== SOURCE PASSAGE ==

Normal and Sensitive Hearers

>Date: Thu, 26 Mar 1998 10:49:36 EST
>From: Sorrento95 <Sorrento95@aol.com>

>In a message dated 98-03-26 06:08:33 EST, Pellegrino
>writes:

»My experience is that less than one person in a thousand will
»complain about sounds that most on this list would consider
»excessive; this list is not composed of average or normal
»people in the dictionary sense.

>Complaining about something and being bothered by something
>are two different things. Many will suffer in silence -- as non-
>smokers did in elevators three decades ago before the message
>starting spreading in society that it´s OK to insist on clean air.

RP - For all stimuli different people have different thresholds for just noticing a stimulus, noticing the differences between stimuli, finding a stimulus irritating, finding a stimulus painful, and finding that a painful stimulus will leave them with physical and psychological damage. Ain't it grand we´re not all the same? So priest/scientists test a large group to come up with an average, a mean or norm. If you don´t fall in that average cluster, you´re not normal - you deviate from the mean (you´re a freak in the soft sense). It doesn´t mean you´re an evil person, inhuman or especially ugly; it just means you´re more or less different from the norm. Those who suffer in silence must have their reasons and probably need to work on their communication skills a bit.

===

# [EXERCISE TASK]
In the text on normal and sensitive hearers, who is said to have suffered in silence in elevators three decades ago?

== LISTED ENTRIES ==

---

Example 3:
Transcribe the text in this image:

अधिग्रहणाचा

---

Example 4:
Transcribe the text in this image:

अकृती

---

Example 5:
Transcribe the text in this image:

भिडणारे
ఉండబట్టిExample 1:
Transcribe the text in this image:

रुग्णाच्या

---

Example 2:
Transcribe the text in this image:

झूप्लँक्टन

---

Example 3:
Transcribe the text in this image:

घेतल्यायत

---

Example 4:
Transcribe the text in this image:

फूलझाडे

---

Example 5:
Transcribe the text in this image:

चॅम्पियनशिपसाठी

===
== LISTED ENTRIES ==

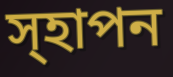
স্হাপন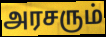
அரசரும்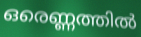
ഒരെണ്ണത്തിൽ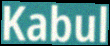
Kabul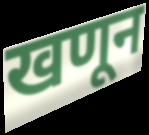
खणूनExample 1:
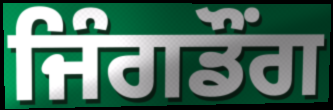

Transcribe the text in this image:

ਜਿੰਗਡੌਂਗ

===

# [WORKED ANSWER]
Non-smokers.